Roberto Capucci (born December 2, 1930 in Rome) is an Italian fashion designer.

Biography
Capucci attended art school at Accademia di Belle Arti, where he studied with artists such as Mazzacurati, Avenali, and Libero De Libero.

In 1950, he opened his first atelier in Sistina. In 1951, for the first time, he showed his creations at Giovanni Battista Giorgini’s Villa in Florence. 

In 1952, together with other designers such as Vincenzo Ferdinandi, the Sartoria Antonelli, the Atelier Carosa, Giovannelli-Sciarra, Polinober, Germana Marucelli, the Sartoria Vanna, Jole Veneziani, and sixteen sportswear companies and boutiques, they held the first historic show at the Sala Bianca of Palazzo Pitti in Florence. A very young Oriana Fallaci, sent by the weekly Epoca, told the news.

In 1958 he created the “Linea a Scatola” (Box Line), for which he received the 'Boston Fashion Award' (Filene’s Young Talent Design Award) as the best creator of fashion along with Pierre Cardin and James Galanos.

-----

#### SHORT EXERCISE A
Can you echo the part of the Roberto Capucci biography that begins with the words containing "In 1952, together" and ends with "told the news."?
#### SHORT EXERCISE B
How does the Roberto Capucci biography go on past its last sentence? Give what follows.
The rows that come next are separate from the Roberto Capucci biography.

(Stored entries)
-----

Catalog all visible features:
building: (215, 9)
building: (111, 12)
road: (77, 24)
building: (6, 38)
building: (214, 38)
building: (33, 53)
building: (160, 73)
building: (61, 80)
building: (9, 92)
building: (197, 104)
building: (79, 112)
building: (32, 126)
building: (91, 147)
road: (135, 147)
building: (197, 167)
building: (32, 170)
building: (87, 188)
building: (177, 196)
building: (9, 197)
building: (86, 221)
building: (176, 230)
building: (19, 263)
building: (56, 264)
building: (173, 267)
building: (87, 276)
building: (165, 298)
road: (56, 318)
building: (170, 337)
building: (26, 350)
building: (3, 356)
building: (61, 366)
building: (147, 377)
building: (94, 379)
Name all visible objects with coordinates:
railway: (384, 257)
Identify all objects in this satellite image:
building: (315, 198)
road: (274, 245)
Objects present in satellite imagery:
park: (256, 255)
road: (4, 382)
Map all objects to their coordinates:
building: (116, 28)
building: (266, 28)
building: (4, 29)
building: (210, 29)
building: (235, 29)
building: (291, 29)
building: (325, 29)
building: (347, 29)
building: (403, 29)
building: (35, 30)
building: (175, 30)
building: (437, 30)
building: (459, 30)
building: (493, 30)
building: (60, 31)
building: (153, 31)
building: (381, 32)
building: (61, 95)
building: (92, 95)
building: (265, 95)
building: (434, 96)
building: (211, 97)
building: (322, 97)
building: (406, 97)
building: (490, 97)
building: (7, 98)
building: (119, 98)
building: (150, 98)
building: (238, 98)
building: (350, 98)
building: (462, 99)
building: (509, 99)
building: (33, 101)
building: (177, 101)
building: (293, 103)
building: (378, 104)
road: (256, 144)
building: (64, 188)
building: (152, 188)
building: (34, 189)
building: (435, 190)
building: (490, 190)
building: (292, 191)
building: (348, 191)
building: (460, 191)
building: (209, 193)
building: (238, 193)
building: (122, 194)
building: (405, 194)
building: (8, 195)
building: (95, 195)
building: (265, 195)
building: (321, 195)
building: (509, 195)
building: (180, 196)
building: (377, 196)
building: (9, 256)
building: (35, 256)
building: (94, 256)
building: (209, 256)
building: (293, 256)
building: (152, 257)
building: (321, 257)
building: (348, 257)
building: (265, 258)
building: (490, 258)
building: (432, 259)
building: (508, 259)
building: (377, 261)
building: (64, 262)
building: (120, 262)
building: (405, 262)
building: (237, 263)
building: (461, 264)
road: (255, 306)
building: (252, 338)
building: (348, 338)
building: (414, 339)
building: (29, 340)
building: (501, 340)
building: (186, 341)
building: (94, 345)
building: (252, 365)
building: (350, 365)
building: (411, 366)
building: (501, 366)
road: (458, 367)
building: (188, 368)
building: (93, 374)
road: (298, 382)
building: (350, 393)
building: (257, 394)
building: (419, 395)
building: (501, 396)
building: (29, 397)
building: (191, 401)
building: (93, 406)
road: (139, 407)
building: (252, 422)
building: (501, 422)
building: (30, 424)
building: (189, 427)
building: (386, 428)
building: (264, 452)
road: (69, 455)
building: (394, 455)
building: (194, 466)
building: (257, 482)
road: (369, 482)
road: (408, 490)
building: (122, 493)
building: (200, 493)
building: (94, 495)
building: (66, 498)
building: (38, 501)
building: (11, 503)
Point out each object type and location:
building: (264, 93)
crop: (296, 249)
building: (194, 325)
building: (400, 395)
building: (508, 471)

-----

#### FINAL ANSWER A
In 1952, together with other designers such as Vincenzo Ferdinandi, the Sartoria Antonelli, the Atelier Carosa, Giovannelli-Sciarra, Polinober, Germana Marucelli, the Sartoria Vanna, Jole Veneziani, and sixteen sportswear companies and boutiques, they held the first historic show at the Sala Bianca of Palazzo Pitti in Florence. A very young Oriana Fallaci, sent by the weekly Epoca, told the news.

#### FINAL ANSWER B
In 1961, French critics welcomed him with enthusiasm at the Paris fashion shows. For this reason, he opened his atelier at n°4 mme rue Cambon in Paris in 1962.

In 1968, he returned to Italy and began work in his atelier at Gregoriana in Rome, where he showed his collections during the fashion calendar organized by the Camera Nazionale dell’Alta Moda. In the same year, he drew costumes for Silvana Mangano and Terence Stamp for Pier Paolo Pasolini’s movie “Teorema”.

In July 1970, he displayed his work for the first time at the Nymphaeum of Museo di Arte Etrusca at Villa Giulia in Rome, with a collection that was groundbreaking at the time, designing looks with models wearing boots with low heels, without makeup and hairstyling.

He began experimenting with the inclusion of decorative, rigid, and structural elements, juxtaposing "rich" and "poor" materials, such as precious fabrics, stones, and straw.

In 1980, Capucci left the Camera Nazionale Della Moda and decided to keep his collections out of all calendars and institutions, only presenting them when he was ready.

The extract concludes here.